> _PROMPT_: Which lines in the data below contain the word "sources"? Pull each of them out.

> _DATA FOR ANALYSIS_:
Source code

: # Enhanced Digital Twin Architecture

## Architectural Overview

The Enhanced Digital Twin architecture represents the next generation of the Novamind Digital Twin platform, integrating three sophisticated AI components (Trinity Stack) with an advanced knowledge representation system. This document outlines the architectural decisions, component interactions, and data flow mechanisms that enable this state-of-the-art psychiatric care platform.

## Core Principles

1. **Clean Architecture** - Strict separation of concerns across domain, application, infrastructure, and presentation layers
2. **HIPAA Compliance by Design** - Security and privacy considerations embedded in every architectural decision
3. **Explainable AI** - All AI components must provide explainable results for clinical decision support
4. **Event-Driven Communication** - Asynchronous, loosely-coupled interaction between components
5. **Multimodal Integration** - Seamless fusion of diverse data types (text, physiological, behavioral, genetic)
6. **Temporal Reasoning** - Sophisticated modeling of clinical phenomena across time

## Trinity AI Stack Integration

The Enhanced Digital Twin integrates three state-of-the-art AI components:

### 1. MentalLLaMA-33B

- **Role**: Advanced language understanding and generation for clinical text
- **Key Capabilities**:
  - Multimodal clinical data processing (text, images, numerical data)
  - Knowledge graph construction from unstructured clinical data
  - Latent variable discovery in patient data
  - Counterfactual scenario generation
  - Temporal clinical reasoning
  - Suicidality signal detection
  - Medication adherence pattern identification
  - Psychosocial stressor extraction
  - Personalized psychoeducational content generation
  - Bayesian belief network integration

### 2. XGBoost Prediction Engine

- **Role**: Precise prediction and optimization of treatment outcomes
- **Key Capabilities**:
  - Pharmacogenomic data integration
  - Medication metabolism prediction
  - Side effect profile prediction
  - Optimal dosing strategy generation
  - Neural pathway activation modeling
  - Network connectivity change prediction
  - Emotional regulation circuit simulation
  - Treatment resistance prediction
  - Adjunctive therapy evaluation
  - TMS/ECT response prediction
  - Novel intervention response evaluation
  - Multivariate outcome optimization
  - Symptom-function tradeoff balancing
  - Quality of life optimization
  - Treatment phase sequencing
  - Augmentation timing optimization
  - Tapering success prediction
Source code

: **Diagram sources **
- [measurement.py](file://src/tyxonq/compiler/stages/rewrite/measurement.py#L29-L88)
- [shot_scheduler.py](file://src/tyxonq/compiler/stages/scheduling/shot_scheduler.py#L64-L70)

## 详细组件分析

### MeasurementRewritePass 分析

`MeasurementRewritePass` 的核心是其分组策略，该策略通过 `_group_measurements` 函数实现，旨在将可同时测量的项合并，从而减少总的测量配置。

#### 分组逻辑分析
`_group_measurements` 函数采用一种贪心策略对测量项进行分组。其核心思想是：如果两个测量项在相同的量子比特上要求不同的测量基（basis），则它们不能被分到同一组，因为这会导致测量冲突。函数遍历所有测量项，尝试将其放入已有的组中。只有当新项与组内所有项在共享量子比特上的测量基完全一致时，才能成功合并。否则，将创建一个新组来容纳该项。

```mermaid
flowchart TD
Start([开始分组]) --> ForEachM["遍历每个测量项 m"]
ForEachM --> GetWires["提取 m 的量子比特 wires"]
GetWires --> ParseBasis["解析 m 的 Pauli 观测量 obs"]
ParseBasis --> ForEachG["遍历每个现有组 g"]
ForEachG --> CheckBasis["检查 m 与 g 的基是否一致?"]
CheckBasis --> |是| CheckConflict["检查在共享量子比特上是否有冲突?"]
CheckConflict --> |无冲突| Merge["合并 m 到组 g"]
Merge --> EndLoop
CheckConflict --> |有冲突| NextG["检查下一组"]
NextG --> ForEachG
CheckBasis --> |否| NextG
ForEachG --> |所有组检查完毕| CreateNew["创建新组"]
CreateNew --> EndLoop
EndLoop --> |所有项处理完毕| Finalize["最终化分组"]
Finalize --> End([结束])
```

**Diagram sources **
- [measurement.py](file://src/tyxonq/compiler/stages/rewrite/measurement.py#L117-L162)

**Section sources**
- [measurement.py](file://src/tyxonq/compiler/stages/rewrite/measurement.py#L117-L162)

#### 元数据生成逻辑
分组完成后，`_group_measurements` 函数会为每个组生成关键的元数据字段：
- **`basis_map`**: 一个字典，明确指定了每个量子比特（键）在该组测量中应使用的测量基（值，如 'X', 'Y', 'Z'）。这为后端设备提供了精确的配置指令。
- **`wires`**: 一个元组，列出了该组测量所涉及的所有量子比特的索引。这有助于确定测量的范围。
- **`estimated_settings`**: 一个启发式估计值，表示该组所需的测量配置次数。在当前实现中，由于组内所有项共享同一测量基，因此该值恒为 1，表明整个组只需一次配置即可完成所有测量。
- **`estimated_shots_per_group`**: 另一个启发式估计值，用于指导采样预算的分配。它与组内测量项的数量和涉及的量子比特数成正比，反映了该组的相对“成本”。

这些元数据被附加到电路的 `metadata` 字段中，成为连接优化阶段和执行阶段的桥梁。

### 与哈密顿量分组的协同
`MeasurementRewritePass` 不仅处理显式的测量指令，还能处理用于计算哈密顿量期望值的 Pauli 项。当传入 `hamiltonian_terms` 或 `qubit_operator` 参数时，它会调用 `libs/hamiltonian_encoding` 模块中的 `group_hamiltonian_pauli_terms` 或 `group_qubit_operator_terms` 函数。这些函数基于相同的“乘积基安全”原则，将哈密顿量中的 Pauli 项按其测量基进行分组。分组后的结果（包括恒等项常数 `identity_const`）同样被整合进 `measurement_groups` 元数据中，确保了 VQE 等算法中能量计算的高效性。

> _ANSWER TO THE EXERCISE_:
: **Diagram sources **
**Diagram sources **
**Section sources**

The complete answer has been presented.